● Document passage
========================

When I go back to a place, memories often poke up from the past. As if I were an archaeologist with a soft brush and little tools, pushing away the present and revealing the past. An old fossil of a story may be sticking out, easy to find, kind of laying there to pick up and bring back to life. Or it may hide a bit, something about the place makes me stop, compelling me to hang out, which most likely is what happened years ago, and now once again hooks me. With a smile of recognition I remember, “Hello. It’s good to be back.”
I have walked a path along a stream in Maine a hundred times over the last 25 years. I go back any time I can as it never fails to show new treasures, and if I pay attention, past memories are unveiled.
1.
At the beginning of the path, there is a large boulder, about five feet tall, and when you pull yourself up, you can walk out on a flat ledge overlooking the stream. It is an invitation created by the last glacial age which together with the powerful forces of expanding ice in small cracks, split the rock in two, followed by thousands of years of being buffeted by the force of water. It has become a perfect viewing platform to witness the torrent below.

========================

● Given request
Pick up the essay about the stream path in Maine after its final sentence and keep writing.

========================

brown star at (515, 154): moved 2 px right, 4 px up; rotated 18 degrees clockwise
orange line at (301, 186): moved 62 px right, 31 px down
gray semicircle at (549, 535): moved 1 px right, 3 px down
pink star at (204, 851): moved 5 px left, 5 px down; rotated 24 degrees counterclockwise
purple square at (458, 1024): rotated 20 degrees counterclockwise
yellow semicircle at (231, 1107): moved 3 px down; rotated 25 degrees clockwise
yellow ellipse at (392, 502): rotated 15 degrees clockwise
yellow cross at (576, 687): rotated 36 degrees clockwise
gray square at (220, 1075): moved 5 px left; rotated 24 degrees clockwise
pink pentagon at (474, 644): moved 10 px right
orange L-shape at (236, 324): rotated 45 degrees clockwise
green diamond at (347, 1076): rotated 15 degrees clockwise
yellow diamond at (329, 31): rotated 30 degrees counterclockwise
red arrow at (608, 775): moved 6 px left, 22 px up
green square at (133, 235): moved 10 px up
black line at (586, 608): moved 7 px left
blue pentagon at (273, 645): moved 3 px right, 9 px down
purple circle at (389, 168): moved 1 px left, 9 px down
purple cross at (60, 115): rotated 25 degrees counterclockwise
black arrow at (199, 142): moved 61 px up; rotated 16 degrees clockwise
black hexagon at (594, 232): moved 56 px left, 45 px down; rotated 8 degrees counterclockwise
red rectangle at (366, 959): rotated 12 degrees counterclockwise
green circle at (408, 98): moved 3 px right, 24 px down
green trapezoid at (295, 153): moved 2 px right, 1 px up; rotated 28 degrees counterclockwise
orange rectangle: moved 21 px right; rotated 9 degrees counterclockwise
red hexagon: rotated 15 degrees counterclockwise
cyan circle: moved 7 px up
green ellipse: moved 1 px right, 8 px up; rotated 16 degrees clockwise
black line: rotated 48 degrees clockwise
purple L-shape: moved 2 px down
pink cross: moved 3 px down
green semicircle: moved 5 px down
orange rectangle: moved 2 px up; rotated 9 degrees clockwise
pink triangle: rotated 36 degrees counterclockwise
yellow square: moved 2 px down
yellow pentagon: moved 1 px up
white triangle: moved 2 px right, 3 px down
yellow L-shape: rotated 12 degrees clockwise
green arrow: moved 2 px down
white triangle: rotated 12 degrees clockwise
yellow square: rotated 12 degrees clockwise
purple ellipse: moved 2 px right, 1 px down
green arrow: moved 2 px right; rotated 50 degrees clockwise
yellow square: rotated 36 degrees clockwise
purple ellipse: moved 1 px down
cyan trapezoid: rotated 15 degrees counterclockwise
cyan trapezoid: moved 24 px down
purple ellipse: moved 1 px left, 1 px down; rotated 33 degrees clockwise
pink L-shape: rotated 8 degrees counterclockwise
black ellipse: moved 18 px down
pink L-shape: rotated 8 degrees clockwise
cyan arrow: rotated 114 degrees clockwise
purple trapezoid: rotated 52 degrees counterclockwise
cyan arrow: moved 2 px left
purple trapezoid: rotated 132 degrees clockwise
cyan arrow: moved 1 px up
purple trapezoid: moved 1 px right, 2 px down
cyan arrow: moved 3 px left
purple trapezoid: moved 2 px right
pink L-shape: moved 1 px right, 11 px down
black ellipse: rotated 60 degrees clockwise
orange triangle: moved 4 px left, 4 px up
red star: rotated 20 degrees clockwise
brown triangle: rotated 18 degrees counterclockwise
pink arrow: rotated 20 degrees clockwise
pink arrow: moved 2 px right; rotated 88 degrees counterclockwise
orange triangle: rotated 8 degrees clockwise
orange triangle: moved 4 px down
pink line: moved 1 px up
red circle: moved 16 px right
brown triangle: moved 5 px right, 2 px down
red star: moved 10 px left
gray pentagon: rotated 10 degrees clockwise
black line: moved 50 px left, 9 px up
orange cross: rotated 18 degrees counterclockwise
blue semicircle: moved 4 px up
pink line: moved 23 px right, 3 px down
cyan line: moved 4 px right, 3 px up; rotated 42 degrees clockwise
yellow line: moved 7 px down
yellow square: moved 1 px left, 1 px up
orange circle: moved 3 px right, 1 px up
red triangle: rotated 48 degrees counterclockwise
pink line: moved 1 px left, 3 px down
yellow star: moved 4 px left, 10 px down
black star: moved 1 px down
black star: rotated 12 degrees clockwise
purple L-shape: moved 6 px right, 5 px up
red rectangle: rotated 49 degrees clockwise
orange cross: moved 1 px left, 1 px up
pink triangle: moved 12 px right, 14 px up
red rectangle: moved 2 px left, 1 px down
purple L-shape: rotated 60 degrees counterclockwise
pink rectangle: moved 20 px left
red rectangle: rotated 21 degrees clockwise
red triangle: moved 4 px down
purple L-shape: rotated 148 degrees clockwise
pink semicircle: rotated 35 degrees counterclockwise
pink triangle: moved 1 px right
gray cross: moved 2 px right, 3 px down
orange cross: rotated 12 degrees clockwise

========================

● Written response
Before I even step onto the ledge, I come face to face with a branch of a balsam fir. I smell its spicy perfume as it brushes across me. And that is the exact moment memories come alive. It happens that way each and every year. The branch beckons me to step forward, revealing just enough of the ledge, in the same graceful way a gardener has created a path in a Japanese garden that pulls you forward with a tease of a scene. I wonder if the coolness and lack of sunshine in this one stretch of the river has kept the branch from growing. It has become the greeter for all who hop up on the rock and enter the ledge, giving each of us a fragrant welcome.
One year I hopped up, was embraced by the branch, and saw the most perfect red maple leaf caught in the tangle of fir needles. Red against green, like a show-off in the crowd. I tried my best to find an angle for a photograph, for quite some time, but it didn’t work. It became one of those many photographic ideas that were best enjoyed with my eyes, and then, adding reenforcement to letting go, a gentle wind lifted the leaf up and off on a journey downstream.
Whenever I enter the ledge, after being welcomed by the fir, I think about the red leaf, and the lesson of letting go.
2.
There is another spot upstream that always beckons for an exploration. Now I realize it is because the forest view from the path parts as if theater curtains are pulled back, framing a sweet scene to the stream. You walk along the path, look to your right, and there it is. Always, I can’t help it, and walk to the stream. My strongest memory was when I was crouching down right at the water’s edge. I was mesmerized by the way a little two-foot tall waterfall was so actively changing its appearance. The color reflections from autumn trees in sunlight above, were flickering like a candle of rainbow colors. The pulsing and vibrating of the color surface was happening in split seconds. A fast moving kaleidoscope of color.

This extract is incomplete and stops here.